Passage fourni —
★ ★ ★
Magazine Le Mensuel

Nº 2905 du vendredi 12 juillet 2013

Presse étrangère

Le règne des clans et des communautés

La presse internationale dresse un tableau noir de la situation au Liban. Les communautés et les réflexes claniques se font la part belle, au détriment de l’Etat et du citoyen.

The New York Times
Depuis plusieurs semaines, le sujet du ressentiment de la communauté sunnite libanaise est très largement traité par les médias occidentaux et ceux du Golfe. Le papier de la semaine sur ce thème est publié dans The New York Times.
Les sunnites expriment de plus en plus ouvertement leur méfiance envers l’Armée libanaise, considérée comme l’institution la plus indépendante du pays. «Il y a un sentiment général de colère et de marginalisation au sein de la communauté qui s’inquiète de l’omnipotence du Hezbollah», déclare Mohammad Chatah, conseiller de l’ancien Premier ministre libanais Rafic Hariri, dont l’assassinat en 2005 a volé à la communauté sunnite son dirigeant le plus puissant et charismatique.
★ ★ ★
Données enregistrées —

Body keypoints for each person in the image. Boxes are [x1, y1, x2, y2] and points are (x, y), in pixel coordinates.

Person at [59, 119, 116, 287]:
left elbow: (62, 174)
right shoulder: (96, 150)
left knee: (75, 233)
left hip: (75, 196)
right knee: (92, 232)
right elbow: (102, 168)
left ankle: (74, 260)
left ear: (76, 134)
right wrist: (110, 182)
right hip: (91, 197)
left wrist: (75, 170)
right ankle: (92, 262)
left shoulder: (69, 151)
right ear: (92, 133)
★ ★ ★
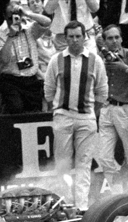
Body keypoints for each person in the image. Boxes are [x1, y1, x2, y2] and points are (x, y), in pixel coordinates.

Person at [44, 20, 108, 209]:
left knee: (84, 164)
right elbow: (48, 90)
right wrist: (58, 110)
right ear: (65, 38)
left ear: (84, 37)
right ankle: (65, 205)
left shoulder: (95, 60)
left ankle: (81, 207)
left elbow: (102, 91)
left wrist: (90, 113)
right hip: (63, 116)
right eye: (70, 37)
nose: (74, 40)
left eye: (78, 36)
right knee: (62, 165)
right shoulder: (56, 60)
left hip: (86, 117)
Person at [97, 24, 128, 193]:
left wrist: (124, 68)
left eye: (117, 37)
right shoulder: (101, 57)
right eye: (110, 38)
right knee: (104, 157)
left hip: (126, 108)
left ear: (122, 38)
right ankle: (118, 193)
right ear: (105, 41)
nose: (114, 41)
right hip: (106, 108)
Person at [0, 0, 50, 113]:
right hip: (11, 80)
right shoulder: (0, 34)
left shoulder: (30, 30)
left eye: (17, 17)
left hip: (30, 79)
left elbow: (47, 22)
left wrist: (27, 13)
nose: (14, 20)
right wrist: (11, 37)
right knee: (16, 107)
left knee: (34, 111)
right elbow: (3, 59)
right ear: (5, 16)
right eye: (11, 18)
★ ★ ★
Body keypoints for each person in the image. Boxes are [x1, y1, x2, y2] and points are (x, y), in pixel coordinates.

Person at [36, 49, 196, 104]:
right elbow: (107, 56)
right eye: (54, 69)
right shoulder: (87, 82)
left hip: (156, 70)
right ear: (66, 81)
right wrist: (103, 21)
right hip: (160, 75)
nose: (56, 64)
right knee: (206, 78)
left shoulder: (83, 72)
★ ★ ★
Consigne 1 — Dans le passage sur le Liban, quelle fonction est attribuée à Mohammad Chatah ?
Consigne 2 — Affichez à l'identique la portion du passage sur le Liban qui commence par les mots contenant "Nº 2905 du vendredi" et se termine par "et du citoyen.".

Réponse attendue 1 — Il est conseiller de l'ancien Premier ministre libanais Rafic Hariri.

Réponse attendue 2 —
Nº 2905 du vendredi 12 juillet 2013

Presse étrangère

Le règne des clans et des communautés

La presse internationale dresse un tableau noir de la situation au Liban. Les communautés et les réflexes claniques se font la part belle, au détriment de l’Etat et du citoyen.